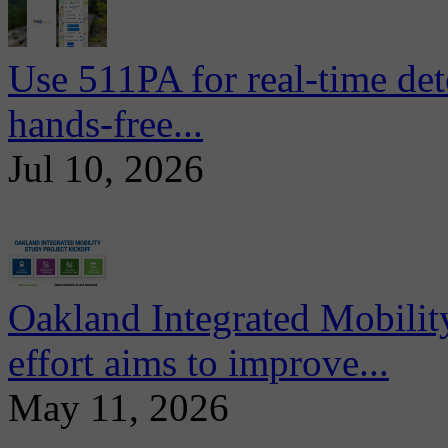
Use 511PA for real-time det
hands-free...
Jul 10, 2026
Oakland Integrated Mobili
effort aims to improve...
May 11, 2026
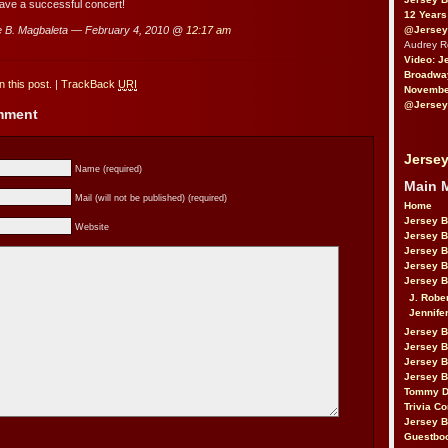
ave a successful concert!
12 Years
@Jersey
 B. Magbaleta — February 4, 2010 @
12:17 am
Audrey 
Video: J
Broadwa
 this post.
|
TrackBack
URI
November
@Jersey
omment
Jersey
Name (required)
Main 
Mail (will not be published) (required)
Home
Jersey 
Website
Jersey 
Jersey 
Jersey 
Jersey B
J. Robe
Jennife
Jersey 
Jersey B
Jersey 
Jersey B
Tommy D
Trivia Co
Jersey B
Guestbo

TRY IT
Copy the text read from each of the rows above line for line without changing a character, and leave the pictures out of your answer.

ANSWER TO THIS TASK
Use 511PA for real-time det
hands-free...
Jul 10, 2026
Oakland Integrated Mobili
effort aims to improve...
May 11, 2026
ave a successful concert!
12 Years
@Jersey
 B. Magbaleta — February 4, 2010 @
12:17 am
Audrey 
Video: J
Broadwa
 this post.
|
TrackBack
URI
November
@Jersey
omment
Jersey
Name (required)
Main 
Mail (will not be published) (required)
Home
Jersey 
Website
Jersey 
Jersey 
Jersey 
Jersey B
J. Robe
Jennife
Jersey 
Jersey B
Jersey 
Jersey B
Tommy D
Trivia Co
Jersey B
Guestbo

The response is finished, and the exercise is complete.